Dear T,
Yes, I feel stupid. I feel stupid and pathetic and useless and idiotic when it comes to me being able to talk about stuff. Because I can't do it. Thank you for answering my "why can't I do it" question today, and for hinting at the fact that it isn't my fault. That I'm not those things. That it's just my instinctive reaction to the current situation.
I think I get it, but it doesn't help me feel any less stupid. Or useless. I'll refrain from using the word retard, but only because I don't think anyone should ever be called that. And I guess that includes me. Despite it being how I feel.
I work so damn hard to try and overcome this. I'm grateful for your positivity that I will get there, but I'll withhold my judgement, for now.
I just feel like giving up when every single week I come and every single week it's the same. Sat there, facing away from you, unsettled, anxious, unable to talk. I know we get there eventually, like today, but it's just such a slog, and I miss having K to do this work with.

What this exercise asks ->
a. How would you render this sentence from the letter in Spanish: "I work so damn hard to try and overcome this."
b. Could you pull out, word for word, the stretch of the letter from "I think I get" through "how I feel."?

Information provided ->
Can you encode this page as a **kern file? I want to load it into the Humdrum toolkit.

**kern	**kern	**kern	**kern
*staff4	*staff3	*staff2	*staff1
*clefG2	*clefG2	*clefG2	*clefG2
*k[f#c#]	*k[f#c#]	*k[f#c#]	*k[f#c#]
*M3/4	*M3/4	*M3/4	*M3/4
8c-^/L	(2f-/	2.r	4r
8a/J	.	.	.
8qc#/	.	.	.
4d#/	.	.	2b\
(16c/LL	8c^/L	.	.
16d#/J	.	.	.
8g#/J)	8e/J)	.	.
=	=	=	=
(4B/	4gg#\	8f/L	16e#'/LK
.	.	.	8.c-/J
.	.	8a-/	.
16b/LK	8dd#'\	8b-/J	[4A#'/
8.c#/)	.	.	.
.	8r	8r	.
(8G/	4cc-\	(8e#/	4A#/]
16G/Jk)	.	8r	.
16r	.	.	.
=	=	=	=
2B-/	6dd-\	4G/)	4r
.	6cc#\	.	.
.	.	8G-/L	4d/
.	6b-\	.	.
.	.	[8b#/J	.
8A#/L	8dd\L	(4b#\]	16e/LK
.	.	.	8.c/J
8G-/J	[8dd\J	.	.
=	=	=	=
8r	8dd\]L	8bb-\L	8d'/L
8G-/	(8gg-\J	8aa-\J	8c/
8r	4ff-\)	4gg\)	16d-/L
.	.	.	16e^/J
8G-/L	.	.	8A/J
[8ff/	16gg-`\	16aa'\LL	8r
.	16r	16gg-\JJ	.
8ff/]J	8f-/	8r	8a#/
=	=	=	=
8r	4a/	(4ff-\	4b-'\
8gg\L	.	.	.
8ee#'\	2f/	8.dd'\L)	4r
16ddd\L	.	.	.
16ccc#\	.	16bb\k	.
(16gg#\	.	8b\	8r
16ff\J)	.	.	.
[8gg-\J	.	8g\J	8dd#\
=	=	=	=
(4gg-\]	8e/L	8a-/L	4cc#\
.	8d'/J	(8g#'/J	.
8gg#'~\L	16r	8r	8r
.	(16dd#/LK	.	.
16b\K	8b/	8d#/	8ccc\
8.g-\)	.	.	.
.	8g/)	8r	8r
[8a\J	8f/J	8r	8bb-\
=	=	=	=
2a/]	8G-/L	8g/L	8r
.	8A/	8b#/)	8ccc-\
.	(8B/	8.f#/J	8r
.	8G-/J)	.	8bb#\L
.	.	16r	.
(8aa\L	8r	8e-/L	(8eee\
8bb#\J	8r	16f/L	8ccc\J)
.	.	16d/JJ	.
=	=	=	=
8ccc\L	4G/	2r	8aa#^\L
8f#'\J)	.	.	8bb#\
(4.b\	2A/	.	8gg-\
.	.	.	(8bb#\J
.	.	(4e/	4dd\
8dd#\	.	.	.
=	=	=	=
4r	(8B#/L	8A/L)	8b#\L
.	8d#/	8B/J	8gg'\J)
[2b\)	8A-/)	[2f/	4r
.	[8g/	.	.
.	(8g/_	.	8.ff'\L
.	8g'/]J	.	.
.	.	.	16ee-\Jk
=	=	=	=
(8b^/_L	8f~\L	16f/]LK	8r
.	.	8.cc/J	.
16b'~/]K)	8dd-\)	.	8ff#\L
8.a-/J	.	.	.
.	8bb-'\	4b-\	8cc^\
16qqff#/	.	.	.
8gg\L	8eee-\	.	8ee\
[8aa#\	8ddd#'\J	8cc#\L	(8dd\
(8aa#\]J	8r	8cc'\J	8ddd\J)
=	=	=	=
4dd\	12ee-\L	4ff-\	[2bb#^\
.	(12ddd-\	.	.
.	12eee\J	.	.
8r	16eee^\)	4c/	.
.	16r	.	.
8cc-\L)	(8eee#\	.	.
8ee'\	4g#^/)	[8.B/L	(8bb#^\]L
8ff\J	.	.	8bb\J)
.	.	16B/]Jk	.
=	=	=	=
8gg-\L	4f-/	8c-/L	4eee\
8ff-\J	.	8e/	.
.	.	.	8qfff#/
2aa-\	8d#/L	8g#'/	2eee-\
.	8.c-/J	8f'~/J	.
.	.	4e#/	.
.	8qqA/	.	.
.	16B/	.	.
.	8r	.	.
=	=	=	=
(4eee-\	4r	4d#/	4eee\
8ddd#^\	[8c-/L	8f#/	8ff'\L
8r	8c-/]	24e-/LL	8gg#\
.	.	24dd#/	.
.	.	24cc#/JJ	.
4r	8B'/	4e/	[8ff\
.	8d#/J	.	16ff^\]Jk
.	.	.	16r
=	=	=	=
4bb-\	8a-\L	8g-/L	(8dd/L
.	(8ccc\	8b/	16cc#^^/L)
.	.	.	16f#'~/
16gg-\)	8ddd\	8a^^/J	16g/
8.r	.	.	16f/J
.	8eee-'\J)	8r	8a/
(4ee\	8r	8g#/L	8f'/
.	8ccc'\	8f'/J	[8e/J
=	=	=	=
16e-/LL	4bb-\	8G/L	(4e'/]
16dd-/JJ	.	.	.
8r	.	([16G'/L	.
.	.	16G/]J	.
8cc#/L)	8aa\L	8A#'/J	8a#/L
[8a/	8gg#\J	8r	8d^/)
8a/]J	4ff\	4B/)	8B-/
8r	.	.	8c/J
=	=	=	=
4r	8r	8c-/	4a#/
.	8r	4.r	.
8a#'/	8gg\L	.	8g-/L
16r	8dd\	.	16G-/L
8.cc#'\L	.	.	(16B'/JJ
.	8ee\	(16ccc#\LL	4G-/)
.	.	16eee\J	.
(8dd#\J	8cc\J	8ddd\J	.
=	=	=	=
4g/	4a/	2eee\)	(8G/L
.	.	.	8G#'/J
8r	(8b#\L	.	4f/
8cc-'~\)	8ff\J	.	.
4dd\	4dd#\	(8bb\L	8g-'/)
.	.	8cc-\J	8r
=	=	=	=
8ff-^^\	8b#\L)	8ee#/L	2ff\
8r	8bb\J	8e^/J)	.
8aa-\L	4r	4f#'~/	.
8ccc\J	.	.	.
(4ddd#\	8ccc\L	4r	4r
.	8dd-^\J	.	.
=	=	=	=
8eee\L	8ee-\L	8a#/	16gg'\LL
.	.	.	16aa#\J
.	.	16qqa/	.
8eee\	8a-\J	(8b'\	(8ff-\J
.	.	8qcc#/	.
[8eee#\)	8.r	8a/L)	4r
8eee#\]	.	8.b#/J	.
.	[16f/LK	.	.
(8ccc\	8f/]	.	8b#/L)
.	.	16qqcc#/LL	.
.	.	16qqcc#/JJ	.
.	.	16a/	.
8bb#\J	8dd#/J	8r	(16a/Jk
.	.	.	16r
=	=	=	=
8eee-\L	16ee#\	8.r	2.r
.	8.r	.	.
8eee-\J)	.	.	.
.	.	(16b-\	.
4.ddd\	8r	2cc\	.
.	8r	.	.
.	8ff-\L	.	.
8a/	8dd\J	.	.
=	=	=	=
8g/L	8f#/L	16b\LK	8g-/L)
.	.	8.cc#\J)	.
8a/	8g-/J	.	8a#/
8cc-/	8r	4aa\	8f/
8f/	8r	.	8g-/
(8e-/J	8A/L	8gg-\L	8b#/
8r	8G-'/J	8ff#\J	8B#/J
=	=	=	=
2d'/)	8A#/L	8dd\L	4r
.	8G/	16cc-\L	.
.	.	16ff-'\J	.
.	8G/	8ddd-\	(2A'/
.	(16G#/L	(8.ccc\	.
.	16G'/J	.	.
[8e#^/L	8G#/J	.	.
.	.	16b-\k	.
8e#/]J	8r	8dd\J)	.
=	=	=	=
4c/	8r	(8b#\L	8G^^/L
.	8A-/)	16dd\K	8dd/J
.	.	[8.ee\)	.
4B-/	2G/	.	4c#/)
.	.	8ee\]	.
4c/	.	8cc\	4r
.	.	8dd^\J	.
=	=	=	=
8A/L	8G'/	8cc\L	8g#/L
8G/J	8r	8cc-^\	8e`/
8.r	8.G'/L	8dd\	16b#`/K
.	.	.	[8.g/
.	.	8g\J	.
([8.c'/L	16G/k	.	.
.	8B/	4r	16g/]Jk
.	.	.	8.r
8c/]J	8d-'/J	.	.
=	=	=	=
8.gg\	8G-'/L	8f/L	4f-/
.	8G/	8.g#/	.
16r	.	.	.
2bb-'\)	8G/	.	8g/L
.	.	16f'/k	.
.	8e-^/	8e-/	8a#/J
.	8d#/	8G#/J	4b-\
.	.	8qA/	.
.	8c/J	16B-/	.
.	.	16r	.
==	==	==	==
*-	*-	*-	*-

Answers per task ->
a. Me esfuerzo muchísimo, maldita sea, por intentar superar esto.

b.
I think I get it, but it doesn't help me feel any less stupid. Or useless. I'll refrain from using the word retard, but only because I don't think anyone should ever be called that. And I guess that includes me. Despite it being how I feel.